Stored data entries
--- --- ---

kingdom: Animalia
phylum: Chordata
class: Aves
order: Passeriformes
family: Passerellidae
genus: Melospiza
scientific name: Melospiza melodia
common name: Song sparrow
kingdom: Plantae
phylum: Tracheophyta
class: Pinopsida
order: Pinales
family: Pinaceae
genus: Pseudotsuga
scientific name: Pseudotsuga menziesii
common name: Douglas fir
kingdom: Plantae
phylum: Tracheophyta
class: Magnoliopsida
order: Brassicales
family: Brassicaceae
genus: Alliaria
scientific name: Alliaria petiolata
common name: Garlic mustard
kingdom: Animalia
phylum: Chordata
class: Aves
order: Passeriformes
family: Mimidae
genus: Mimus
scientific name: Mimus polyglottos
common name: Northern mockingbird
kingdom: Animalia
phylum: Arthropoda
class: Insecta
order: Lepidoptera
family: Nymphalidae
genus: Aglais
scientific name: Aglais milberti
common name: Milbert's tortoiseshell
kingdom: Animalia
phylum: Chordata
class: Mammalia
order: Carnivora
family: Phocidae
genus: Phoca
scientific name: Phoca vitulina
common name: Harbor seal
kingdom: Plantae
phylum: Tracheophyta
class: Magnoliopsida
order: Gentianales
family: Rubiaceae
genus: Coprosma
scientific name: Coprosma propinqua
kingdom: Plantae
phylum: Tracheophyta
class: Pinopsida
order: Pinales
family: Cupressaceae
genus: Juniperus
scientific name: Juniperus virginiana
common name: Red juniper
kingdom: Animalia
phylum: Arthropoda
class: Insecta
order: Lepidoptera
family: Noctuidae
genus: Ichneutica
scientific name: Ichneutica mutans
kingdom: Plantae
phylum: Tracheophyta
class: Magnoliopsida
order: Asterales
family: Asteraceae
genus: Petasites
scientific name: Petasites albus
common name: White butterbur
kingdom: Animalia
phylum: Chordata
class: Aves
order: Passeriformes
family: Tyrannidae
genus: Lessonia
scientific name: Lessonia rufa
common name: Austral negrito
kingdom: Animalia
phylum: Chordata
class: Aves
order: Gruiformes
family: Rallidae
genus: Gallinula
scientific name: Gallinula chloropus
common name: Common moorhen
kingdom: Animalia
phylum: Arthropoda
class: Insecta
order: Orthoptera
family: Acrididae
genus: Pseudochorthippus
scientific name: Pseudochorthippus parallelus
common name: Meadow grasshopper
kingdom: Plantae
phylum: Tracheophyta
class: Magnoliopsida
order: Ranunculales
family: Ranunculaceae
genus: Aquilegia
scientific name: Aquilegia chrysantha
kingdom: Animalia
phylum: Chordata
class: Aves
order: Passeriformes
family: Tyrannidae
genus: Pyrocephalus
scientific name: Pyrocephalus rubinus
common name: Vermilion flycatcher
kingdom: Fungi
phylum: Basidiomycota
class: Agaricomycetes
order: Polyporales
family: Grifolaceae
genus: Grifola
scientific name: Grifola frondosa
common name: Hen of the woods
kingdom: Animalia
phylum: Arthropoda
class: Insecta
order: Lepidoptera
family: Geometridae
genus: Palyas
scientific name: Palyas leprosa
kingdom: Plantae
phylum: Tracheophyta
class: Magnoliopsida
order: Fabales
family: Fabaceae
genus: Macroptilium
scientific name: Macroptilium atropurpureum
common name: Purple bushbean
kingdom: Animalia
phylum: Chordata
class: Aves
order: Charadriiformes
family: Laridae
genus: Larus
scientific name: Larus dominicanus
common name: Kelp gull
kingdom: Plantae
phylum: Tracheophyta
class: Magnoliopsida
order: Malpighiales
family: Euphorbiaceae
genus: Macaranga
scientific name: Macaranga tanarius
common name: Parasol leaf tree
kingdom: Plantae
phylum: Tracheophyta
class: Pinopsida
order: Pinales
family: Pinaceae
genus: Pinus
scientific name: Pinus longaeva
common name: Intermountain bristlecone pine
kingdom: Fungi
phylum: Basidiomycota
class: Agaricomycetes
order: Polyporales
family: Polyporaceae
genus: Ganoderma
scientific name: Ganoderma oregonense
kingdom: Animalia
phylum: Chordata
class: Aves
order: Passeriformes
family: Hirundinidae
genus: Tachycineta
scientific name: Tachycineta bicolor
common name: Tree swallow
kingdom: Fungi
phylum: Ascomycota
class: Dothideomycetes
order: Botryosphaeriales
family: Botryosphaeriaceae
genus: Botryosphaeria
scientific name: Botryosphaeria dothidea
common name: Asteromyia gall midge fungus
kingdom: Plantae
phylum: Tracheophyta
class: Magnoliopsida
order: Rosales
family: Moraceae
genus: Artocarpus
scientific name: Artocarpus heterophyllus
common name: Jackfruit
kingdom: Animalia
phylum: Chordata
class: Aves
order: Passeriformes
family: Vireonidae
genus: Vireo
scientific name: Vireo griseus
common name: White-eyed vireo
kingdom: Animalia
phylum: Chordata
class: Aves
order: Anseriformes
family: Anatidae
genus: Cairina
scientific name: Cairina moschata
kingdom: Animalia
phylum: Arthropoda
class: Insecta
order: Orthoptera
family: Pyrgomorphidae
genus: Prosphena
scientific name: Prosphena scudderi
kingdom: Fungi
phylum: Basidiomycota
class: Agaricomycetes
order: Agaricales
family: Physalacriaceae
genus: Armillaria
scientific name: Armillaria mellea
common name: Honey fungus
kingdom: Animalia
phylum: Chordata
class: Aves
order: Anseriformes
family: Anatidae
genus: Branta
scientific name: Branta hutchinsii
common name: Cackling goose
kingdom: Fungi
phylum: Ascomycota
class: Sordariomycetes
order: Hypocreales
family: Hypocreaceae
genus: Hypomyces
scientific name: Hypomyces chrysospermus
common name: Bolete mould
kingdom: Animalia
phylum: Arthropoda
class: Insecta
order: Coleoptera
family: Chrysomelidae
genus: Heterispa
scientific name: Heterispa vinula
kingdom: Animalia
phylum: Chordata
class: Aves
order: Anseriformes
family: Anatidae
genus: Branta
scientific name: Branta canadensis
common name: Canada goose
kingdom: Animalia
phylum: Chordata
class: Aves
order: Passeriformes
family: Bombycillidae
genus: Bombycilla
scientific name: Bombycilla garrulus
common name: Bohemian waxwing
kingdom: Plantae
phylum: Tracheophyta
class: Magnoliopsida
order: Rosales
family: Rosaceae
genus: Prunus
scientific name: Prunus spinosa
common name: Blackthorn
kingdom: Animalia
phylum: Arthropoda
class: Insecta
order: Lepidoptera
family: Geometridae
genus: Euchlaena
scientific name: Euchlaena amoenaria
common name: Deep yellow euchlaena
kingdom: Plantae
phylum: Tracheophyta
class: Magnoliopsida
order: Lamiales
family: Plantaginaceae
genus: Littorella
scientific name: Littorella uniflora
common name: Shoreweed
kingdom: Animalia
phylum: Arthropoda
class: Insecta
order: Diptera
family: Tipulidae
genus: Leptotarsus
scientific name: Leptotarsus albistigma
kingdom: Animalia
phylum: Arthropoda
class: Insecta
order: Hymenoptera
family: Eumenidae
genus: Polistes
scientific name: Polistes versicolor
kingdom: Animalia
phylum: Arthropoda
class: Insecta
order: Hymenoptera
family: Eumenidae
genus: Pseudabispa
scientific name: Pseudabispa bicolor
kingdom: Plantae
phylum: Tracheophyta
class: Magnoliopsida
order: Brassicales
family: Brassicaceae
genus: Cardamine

--- --- ---

• _Given exercise_
Output every line from all of the rows above as a JSON list of strings, with one string per line and no blank lines.

• _Right answer_
[
  "kingdom: Animalia",
  "phylum: Chordata",
  "class: Aves",
  "order: Passeriformes",
  "family: Passerellidae",
  "genus: Melospiza",
  "scientific name: Melospiza melodia",
  "common name: Song sparrow",
  "kingdom: Plantae",
  "phylum: Tracheophyta",
  "class: Pinopsida",
  "order: Pinales",
  "family: Pinaceae",
  "genus: Pseudotsuga",
  "scientific name: Pseudotsuga menziesii",
  "common name: Douglas fir",
  "kingdom: Plantae",
  "phylum: Tracheophyta",
  "class: Magnoliopsida",
  "order: Brassicales",
  "family: Brassicaceae",
  "genus: Alliaria",
  "scientific name: Alliaria petiolata",
  "common name: Garlic mustard",
  "kingdom: Animalia",
  "phylum: Chordata",
  "class: Aves",
  "order: Passeriformes",
  "family: Mimidae",
  "genus: Mimus",
  "scientific name: Mimus polyglottos",
  "common name: Northern mockingbird",
  "kingdom: Animalia",
  "phylum: Arthropoda",
  "class: Insecta",
  "order: Lepidoptera",
  "family: Nymphalidae",
  "genus: Aglais",
  "scientific name: Aglais milberti",
  "common name: Milbert's tortoiseshell",
  "kingdom: Animalia",
  "phylum: Chordata",
  "class: Mammalia",
  "order: Carnivora",
  "family: Phocidae",
  "genus: Phoca",
  "scientific name: Phoca vitulina",
  "common name: Harbor seal",
  "kingdom: Plantae",
  "phylum: Tracheophyta",
  "class: Magnoliopsida",
  "order: Gentianales",
  "family: Rubiaceae",
  "genus: Coprosma",
  "scientific name: Coprosma propinqua",
  "kingdom: Plantae",
  "phylum: Tracheophyta",
  "class: Pinopsida",
  "order: Pinales",
  "family: Cupressaceae",
  "genus: Juniperus",
  "scientific name: Juniperus virginiana",
  "common name: Red juniper",
  "kingdom: Animalia",
  "phylum: Arthropoda",
  "class: Insecta",
  "order: Lepidoptera",
  "family: Noctuidae",
  "genus: Ichneutica",
  "scientific name: Ichneutica mutans",
  "kingdom: Plantae",
  "phylum: Tracheophyta",
  "class: Magnoliopsida",
  "order: Asterales",
  "family: Asteraceae",
  "genus: Petasites",
  "scientific name: Petasites albus",
  "common name: White butterbur",
  "kingdom: Animalia",
  "phylum: Chordata",
  "class: Aves",
  "order: Passeriformes",
  "family: Tyrannidae",
  "genus: Lessonia",
  "scientific name: Lessonia rufa",
  "common name: Austral negrito",
  "kingdom: Animalia",
  "phylum: Chordata",
  "class: Aves",
  "order: Gruiformes",
  "family: Rallidae",
  "genus: Gallinula",
  "scientific name: Gallinula chloropus",
  "common name: Common moorhen",
  "kingdom: Animalia",
  "phylum: Arthropoda",
  "class: Insecta",
  "order: Orthoptera",
  "family: Acrididae",
  "genus: Pseudochorthippus",
  "scientific name: Pseudochorthippus parallelus",
  "common name: Meadow grasshopper",
  "kingdom: Plantae",
  "phylum: Tracheophyta",
  "class: Magnoliopsida",
  "order: Ranunculales",
  "family: Ranunculaceae",
  "genus: Aquilegia",
  "scientific name: Aquilegia chrysantha",
  "kingdom: Animalia",
  "phylum: Chordata",
  "class: Aves",
  "order: Passeriformes",
  "family: Tyrannidae",
  "genus: Pyrocephalus",
  "scientific name: Pyrocephalus rubinus",
  "common name: Vermilion flycatcher",
  "kingdom: Fungi",
  "phylum: Basidiomycota",
  "class: Agaricomycetes",
  "order: Polyporales",
  "family: Grifolaceae",
  "genus: Grifola",
  "scientific name: Grifola frondosa",
  "common name: Hen of the woods",
  "kingdom: Animalia",
  "phylum: Arthropoda",
  "class: Insecta",
  "order: Lepidoptera",
  "family: Geometridae",
  "genus: Palyas",
  "scientific name: Palyas leprosa",
  "kingdom: Plantae",
  "phylum: Tracheophyta",
  "class: Magnoliopsida",
  "order: Fabales",
  "family: Fabaceae",
  "genus: Macroptilium",
  "scientific name: Macroptilium atropurpureum",
  "common name: Purple bushbean",
  "kingdom: Animalia",
  "phylum: Chordata",
  "class: Aves",
  "order: Charadriiformes",
  "family: Laridae",
  "genus: Larus",
  "scientific name: Larus dominicanus",
  "common name: Kelp gull",
  "kingdom: Plantae",
  "phylum: Tracheophyta",
  "class: Magnoliopsida",
  "order: Malpighiales",
  "family: Euphorbiaceae",
  "genus: Macaranga",
  "scientific name: Macaranga tanarius",
  "common name: Parasol leaf tree",
  "kingdom: Plantae",
  "phylum: Tracheophyta",
  "class: Pinopsida",
  "order: Pinales",
  "family: Pinaceae",
  "genus: Pinus",
  "scientific name: Pinus longaeva",
  "common name: Intermountain bristlecone pine",
  "kingdom: Fungi",
  "phylum: Basidiomycota",
  "class: Agaricomycetes",
  "order: Polyporales",
  "family: Polyporaceae",
  "genus: Ganoderma",
  "scientific name: Ganoderma oregonense",
  "kingdom: Animalia",
  "phylum: Chordata",
  "class: Aves",
  "order: Passeriformes",
  "family: Hirundinidae",
  "genus: Tachycineta",
  "scientific name: Tachycineta bicolor",
  "common name: Tree swallow",
  "kingdom: Fungi",
  "phylum: Ascomycota",
  "class: Dothideomycetes",
  "order: Botryosphaeriales",
  "family: Botryosphaeriaceae",
  "genus: Botryosphaeria",
  "scientific name: Botryosphaeria dothidea",
  "common name: Asteromyia gall midge fungus",
  "kingdom: Plantae",
  "phylum: Tracheophyta",
  "class: Magnoliopsida",
  "order: Rosales",
  "family: Moraceae",
  "genus: Artocarpus",
  "scientific name: Artocarpus heterophyllus",
  "common name: Jackfruit",
  "kingdom: Animalia",
  "phylum: Chordata",
  "class: Aves",
  "order: Passeriformes",
  "family: Vireonidae",
  "genus: Vireo",
  "scientific name: Vireo griseus",
  "common name: White-eyed vireo",
  "kingdom: Animalia",
  "phylum: Chordata",
  "class: Aves",
  "order: Anseriformes",
  "family: Anatidae",
  "genus: Cairina",
  "scientific name: Cairina moschata",
  "kingdom: Animalia",
  "phylum: Arthropoda",
  "class: Insecta",
  "order: Orthoptera",
  "family: Pyrgomorphidae",
  "genus: Prosphena",
  "scientific name: Prosphena scudderi",
  "kingdom: Fungi",
  "phylum: Basidiomycota",
  "class: Agaricomycetes",
  "order: Agaricales",
  "family: Physalacriaceae",
  "genus: Armillaria",
  "scientific name: Armillaria mellea",
  "common name: Honey fungus",
  "kingdom: Animalia",
  "phylum: Chordata",
  "class: Aves",
  "order: Anseriformes",
  "family: Anatidae",
  "genus: Branta",
  "scientific name: Branta hutchinsii",
  "common name: Cackling goose",
  "kingdom: Fungi",
  "phylum: Ascomycota",
  "class: Sordariomycetes",
  "order: Hypocreales",
  "family: Hypocreaceae",
  "genus: Hypomyces",
  "scientific name: Hypomyces chrysospermus",
  "common name: Bolete mould",
  "kingdom: Animalia",
  "phylum: Arthropoda",
  "class: Insecta",
  "order: Coleoptera",
  "family: Chrysomelidae",
  "genus: Heterispa",
  "scientific name: Heterispa vinula",
  "kingdom: Animalia",
  "phylum: Chordata",
  "class: Aves",
  "order: Anseriformes",
  "family: Anatidae",
  "genus: Branta",
  "scientific name: Branta canadensis",
  "common name: Canada goose",
  "kingdom: Animalia",
  "phylum: Chordata",
  "class: Aves",
  "order: Passeriformes",
  "family: Bombycillidae",
  "genus: Bombycilla",
  "scientific name: Bombycilla garrulus",
  "common name: Bohemian waxwing",
  "kingdom: Plantae",
  "phylum: Tracheophyta",
  "class: Magnoliopsida",
  "order: Rosales",
  "family: Rosaceae",
  "genus: Prunus",
  "scientific name: Prunus spinosa",
  "common name: Blackthorn",
  "kingdom: Animalia",
  "phylum: Arthropoda",
  "class: Insecta",
  "order: Lepidoptera",
  "family: Geometridae",
  "genus: Euchlaena",
  "scientific name: Euchlaena amoenaria",
  "common name: Deep yellow euchlaena",
  "kingdom: Plantae",
  "phylum: Tracheophyta",
  "class: Magnoliopsida",
  "order: Lamiales",
  "family: Plantaginaceae",
  "genus: Littorella",
  "scientific name: Littorella uniflora",
  "common name: Shoreweed",
  "kingdom: Animalia",
  "phylum: Arthropoda",
  "class: Insecta",
  "order: Diptera",
  "family: Tipulidae",
  "genus: Leptotarsus",
  "scientific name: Leptotarsus albistigma",
  "kingdom: Animalia",
  "phylum: Arthropoda",
  "class: Insecta",
  "order: Hymenoptera",
  "family: Eumenidae",
  "genus: Polistes",
  "scientific name: Polistes versicolor",
  "kingdom: Animalia",
  "phylum: Arthropoda",
  "class: Insecta",
  "order: Hymenoptera",
  "family: Eumenidae",
  "genus: Pseudabispa",
  "scientific name: Pseudabispa bicolor",
  "kingdom: Plantae",
  "phylum: Tracheophyta",
  "class: Magnoliopsida",
  "order: Brassicales",
  "family: Brassicaceae",
  "genus: Cardamine"
]